### Information shown

◇ ◇ ◇ ◇ ◇

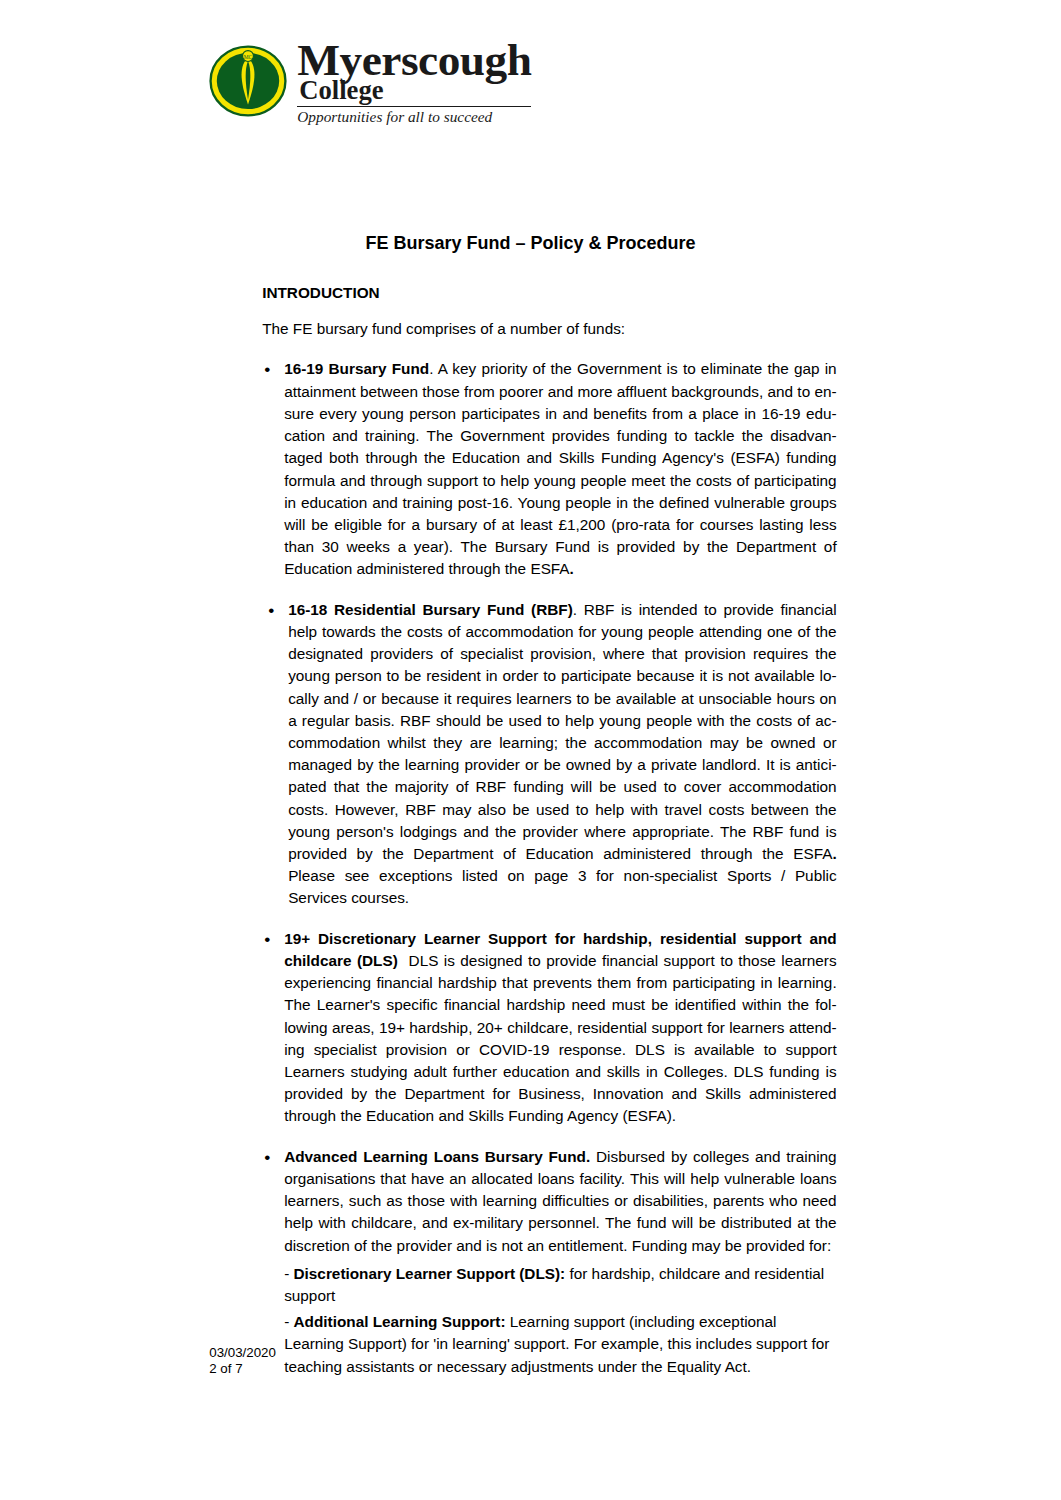MC
Myerscough College Opportunities for all to succeed
FE Bursary Fund – Policy & Procedure
INTRODUCTION
The FE bursary fund comprises of a number of funds:
16-19 Bursary Fund. A key priority of the Government is to eliminate the gap in attainment between those from poorer and more affluent backgrounds, and to ensure every young person participates in and benefits from a place in 16-19 education and training. The Government provides funding to tackle the disadvantaged both through the Education and Skills Funding Agency's (ESFA) funding formula and through support to help young people meet the costs of participating in education and training post-16. Young people in the defined vulnerable groups will be eligible for a bursary of at least £1,200 (pro-rata for courses lasting less than 30 weeks a year). The Bursary Fund is provided by the Department of Education administered through the ESFA.
16-18 Residential Bursary Fund (RBF). RBF is intended to provide financial help towards the costs of accommodation for young people attending one of the designated providers of specialist provision, where that provision requires the young person to be resident in order to participate because it is not available locally and / or because it requires learners to be available at unsociable hours on a regular basis. RBF should be used to help young people with the costs of accommodation whilst they are learning; the accommodation may be owned or managed by the learning provider or be owned by a private landlord. It is anticipated that the majority of RBF funding will be used to cover accommodation costs. However, RBF may also be used to help with travel costs between the young person's lodgings and the provider where appropriate. The RBF fund is provided by the Department of Education administered through the ESFA. Please see exceptions listed on page 3 for non-specialist Sports / Public Services courses.
19+ Discretionary Learner Support for hardship, residential support and childcare (DLS) DLS is designed to provide financial support to those learners experiencing financial hardship that prevents them from participating in learning. The Learner's specific financial hardship need must be identified within the following areas, 19+ hardship, 20+ childcare, residential support for learners attending specialist provision or COVID-19 response. DLS is available to support Learners studying adult further education and skills in Colleges. DLS funding is provided by the Department for Business, Innovation and Skills administered through the Education and Skills Funding Agency (ESFA).
Advanced Learning Loans Bursary Fund. Disbursed by colleges and training organisations that have an allocated loans facility. This will help vulnerable loans learners, such as those with learning difficulties or disabilities, parents who need help with childcare, and ex-military personnel. The fund will be distributed at the discretion of the provider and is not an entitlement. Funding may be provided for:
- Discretionary Learner Support (DLS): for hardship, childcare and residential support
- Additional Learning Support: Learning support (including exceptional Learning Support) for 'in learning' support. For example, this includes support for teaching assistants or necessary adjustments under the Equality Act.
03/03/2020
2 of 7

◇ ◇ ◇ ◇ ◇

### What you have to do
Your answer must be the lines above from the one containing "INTRODUCTION" to the one containing "The FE bursary", both included, restated word for word.

### Answer space
INTRODUCTION
The FE bursary fund comprises of a number of funds:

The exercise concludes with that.